One of the easiest and most effective ways to put your investment plan into action is with systematic approach called dollar-cost averaging.  The idea behind dollar cost averaging is to take advantage of the markets natural cycles and to help you build wealth over time by making investing a priority.

Here's how it works:
1. Choose an investment.
2. Select an amount.
3. Set an interval for your investments, such as monthly or quarterly.

Say, for example, that you choose a core stock fund and plan to invest $100 each month. As you can see by the table below, you’ll end up by buying more shares when your fund’s share price is low- and fewer when the price is high. Over time your average cost per share should be lower than if you had invested all at once. 


In.. Your Invest
At the fund's current
share price of...
And purchase this number
of shares...
January $100 $10 10
February $100 $20 5
March $100 $25 4
April $100 $20 5
Total: $400 24

This table is for illustrative purposes only and does not depict an actual investment of any John Hancock fund. Your actual results will vary. Dollar cost averaging involves continuous investing in securities. You should consider your financial ability to continue making purchases through periods of low price levels. Dollar cost averaging does not ensure a profit and does not protect against loss.
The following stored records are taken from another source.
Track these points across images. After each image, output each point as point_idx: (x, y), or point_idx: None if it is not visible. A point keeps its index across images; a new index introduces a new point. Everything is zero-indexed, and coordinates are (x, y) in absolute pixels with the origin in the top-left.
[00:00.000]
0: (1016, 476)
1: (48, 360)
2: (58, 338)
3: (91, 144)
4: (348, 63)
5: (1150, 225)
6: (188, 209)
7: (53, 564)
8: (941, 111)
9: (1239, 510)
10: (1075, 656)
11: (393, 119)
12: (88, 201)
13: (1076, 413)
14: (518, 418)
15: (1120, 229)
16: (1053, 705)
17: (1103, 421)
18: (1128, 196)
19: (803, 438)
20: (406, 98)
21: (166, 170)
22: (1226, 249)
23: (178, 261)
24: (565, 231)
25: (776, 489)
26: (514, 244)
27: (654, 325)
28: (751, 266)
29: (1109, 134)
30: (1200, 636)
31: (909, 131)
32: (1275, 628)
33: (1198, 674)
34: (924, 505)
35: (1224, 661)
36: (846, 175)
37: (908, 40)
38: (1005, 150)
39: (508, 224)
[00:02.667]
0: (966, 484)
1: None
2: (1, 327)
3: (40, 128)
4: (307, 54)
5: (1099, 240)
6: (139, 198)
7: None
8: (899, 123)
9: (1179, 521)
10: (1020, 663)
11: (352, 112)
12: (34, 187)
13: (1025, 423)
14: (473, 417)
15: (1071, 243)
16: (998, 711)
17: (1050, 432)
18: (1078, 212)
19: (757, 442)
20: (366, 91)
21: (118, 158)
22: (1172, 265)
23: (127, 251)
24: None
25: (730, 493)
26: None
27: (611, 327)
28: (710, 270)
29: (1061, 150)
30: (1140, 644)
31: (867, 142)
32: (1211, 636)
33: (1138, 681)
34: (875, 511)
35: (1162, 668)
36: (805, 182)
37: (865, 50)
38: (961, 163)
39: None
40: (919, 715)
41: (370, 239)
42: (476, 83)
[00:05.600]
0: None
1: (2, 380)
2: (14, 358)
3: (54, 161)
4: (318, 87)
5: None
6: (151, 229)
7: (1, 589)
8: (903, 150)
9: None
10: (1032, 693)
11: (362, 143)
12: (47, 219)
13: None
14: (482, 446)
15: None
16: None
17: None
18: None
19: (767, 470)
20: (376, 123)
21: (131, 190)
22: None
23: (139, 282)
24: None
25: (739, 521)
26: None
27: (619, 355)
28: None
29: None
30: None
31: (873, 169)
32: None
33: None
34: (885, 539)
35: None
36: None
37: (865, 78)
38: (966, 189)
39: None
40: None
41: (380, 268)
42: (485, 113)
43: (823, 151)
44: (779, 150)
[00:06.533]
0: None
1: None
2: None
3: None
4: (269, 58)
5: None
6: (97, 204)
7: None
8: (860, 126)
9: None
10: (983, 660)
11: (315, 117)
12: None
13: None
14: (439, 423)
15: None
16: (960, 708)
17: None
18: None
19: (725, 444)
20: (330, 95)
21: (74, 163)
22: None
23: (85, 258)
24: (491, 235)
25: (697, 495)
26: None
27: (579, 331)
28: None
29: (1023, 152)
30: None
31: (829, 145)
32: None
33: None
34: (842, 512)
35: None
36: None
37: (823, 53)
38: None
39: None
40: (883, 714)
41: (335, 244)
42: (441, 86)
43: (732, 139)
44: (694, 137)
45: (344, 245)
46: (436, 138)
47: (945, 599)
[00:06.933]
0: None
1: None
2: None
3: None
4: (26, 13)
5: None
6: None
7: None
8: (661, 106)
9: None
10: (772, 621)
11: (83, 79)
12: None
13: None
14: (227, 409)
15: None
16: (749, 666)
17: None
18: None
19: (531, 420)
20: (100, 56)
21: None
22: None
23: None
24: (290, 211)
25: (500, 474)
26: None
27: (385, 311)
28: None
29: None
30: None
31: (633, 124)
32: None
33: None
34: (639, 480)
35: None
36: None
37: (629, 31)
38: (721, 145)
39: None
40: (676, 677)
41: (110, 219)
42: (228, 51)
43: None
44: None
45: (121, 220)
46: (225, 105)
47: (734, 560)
You can choose more than one fund for your dollar cost averaging strategy and divide your money in proportion to their weight in your asset allocation plan. To make dollar cost averaging as easy as possible, your investment can be transferred electronically from a bank account or a money market account so that you don't even need to write a check. Automatic dollar cost averaging plans are flexible, and you can change or cancel them at any time.
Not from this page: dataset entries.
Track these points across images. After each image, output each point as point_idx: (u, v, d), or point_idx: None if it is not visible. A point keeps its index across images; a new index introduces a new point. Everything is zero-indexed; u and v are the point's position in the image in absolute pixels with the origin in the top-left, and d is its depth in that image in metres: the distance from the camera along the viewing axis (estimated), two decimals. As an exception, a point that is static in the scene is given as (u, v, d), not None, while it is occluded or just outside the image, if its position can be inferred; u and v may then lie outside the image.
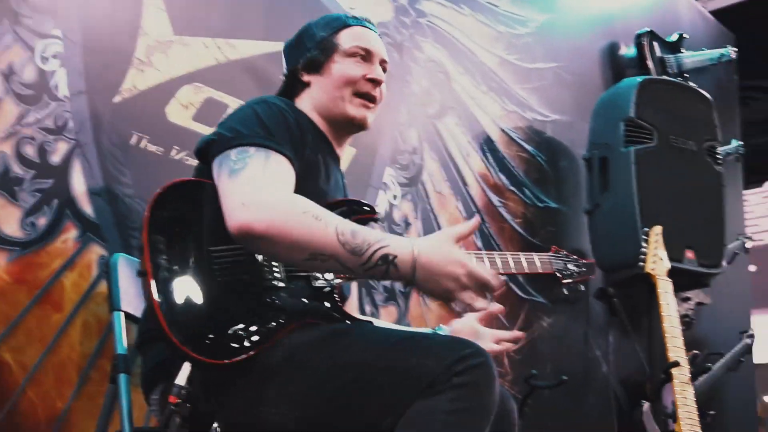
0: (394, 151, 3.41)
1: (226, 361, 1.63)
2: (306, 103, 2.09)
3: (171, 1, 2.69)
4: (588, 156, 4.13)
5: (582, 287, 2.43)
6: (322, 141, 2.04)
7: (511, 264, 2.14)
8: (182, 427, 1.63)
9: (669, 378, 3.14)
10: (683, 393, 3.08)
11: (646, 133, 3.97)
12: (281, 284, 1.78)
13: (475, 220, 1.76)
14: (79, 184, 2.36)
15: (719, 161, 4.18)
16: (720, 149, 4.28)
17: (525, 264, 2.19)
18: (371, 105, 2.08)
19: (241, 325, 1.67)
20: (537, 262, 2.25)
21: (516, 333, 2.27)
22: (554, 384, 3.39)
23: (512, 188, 3.96)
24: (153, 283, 1.64)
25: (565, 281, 2.36)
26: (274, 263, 1.79)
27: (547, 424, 3.54)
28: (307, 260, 1.62)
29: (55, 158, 2.33)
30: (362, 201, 1.98)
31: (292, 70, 2.13)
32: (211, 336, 1.64)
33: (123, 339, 2.05)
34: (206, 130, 2.68)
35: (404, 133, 3.48)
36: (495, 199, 3.84)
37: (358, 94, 2.06)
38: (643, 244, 3.46)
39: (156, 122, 2.59)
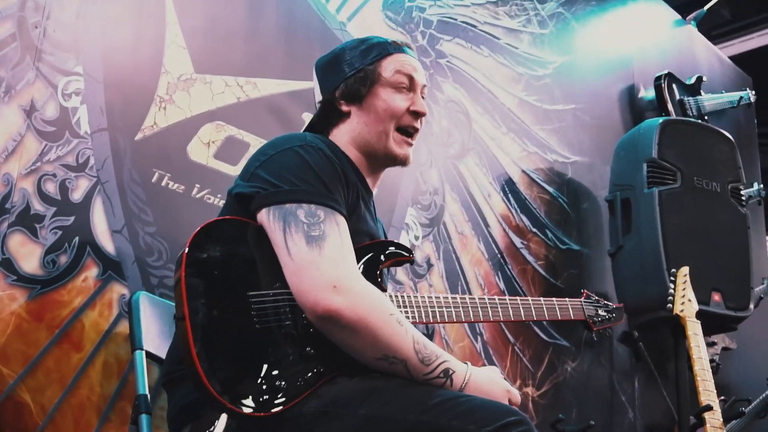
0: (416, 191, 3.37)
1: (264, 414, 1.56)
2: (343, 135, 2.00)
3: (192, 40, 2.68)
4: (610, 197, 4.08)
5: (609, 332, 2.44)
6: (359, 179, 1.95)
7: (545, 311, 2.19)
8: None
9: (701, 423, 3.04)
10: (716, 438, 2.98)
11: (669, 174, 3.92)
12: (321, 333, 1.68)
13: None
14: (100, 221, 2.33)
15: (743, 203, 4.11)
16: (743, 191, 4.22)
17: (558, 312, 2.23)
18: (413, 141, 2.02)
19: (280, 375, 1.60)
20: (570, 309, 2.28)
21: None
22: (581, 429, 3.31)
23: (534, 230, 3.91)
24: (190, 330, 1.55)
25: (596, 328, 2.37)
26: None
27: (574, 472, 3.43)
28: (378, 360, 1.64)
29: (77, 195, 2.30)
30: (400, 243, 1.95)
31: (330, 99, 2.02)
32: (249, 387, 1.56)
33: (145, 379, 1.99)
34: (227, 168, 2.66)
35: (425, 173, 3.44)
36: (517, 240, 3.79)
37: (401, 129, 1.98)
38: (671, 286, 3.39)
39: (178, 160, 2.56)
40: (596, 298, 2.42)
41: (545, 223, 3.98)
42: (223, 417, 1.56)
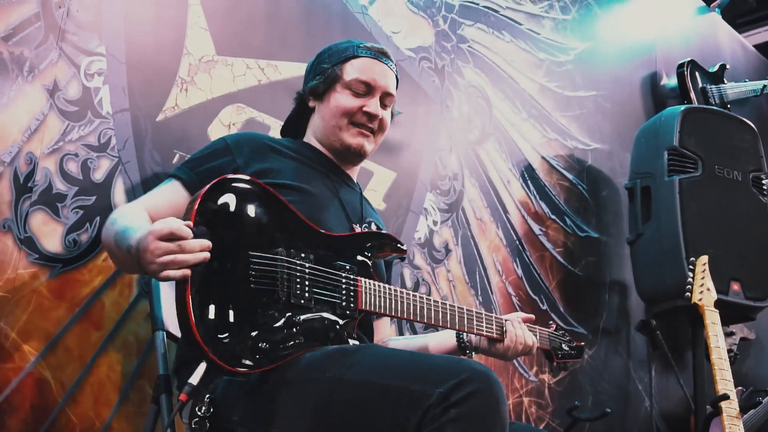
0: (435, 176, 3.37)
1: (241, 370, 1.61)
2: (311, 129, 2.27)
3: (214, 22, 2.69)
4: (630, 185, 4.06)
5: (569, 365, 2.51)
6: (326, 164, 2.24)
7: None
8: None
9: (718, 412, 3.04)
10: (733, 428, 2.97)
11: (690, 163, 3.90)
12: (309, 305, 1.75)
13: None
14: (121, 201, 2.34)
15: (765, 192, 4.08)
16: (765, 180, 4.19)
17: (537, 337, 2.30)
18: (368, 134, 2.21)
19: (265, 338, 1.65)
20: (541, 336, 2.33)
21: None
22: (597, 416, 3.30)
23: (553, 216, 3.90)
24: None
25: (558, 360, 2.42)
26: (306, 281, 1.77)
27: (589, 459, 3.44)
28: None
29: (98, 175, 2.31)
30: (395, 237, 2.06)
31: (301, 94, 2.30)
32: (232, 342, 1.61)
33: (165, 359, 2.01)
34: (248, 151, 2.65)
35: (444, 158, 3.43)
36: (536, 227, 3.78)
37: (354, 124, 2.20)
38: (690, 275, 3.38)
39: (198, 141, 2.56)
40: (563, 332, 2.49)
41: (564, 210, 3.97)
42: (202, 366, 1.59)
Benefits of dollar - cost averaging

When you dollar cost average, you put several key principles of investment success to work in your profile. First, dollar cost averaging ensures that you invest regularly. Excellent returns won't add up to much unless you build the size of your account. Second, dollar cost averaging can help you avoid a common investment mistake: Trying to time your investments to what is happening in the markets. It's tempting to jump in with a big investment when the markets are soaring. And you may feel like sitting on the sidelines when the markets are falling. But remember, investment success is a long-term process and dollar-cost averaging is a long term strategy. It won't ensure a profit or protect against a loss. And you should consider your ability to continue to make regular investments over time. But dollar cost averaging can help you avoid the short term traps that can derail any portfolio and it can help you keep your long-term goals on track.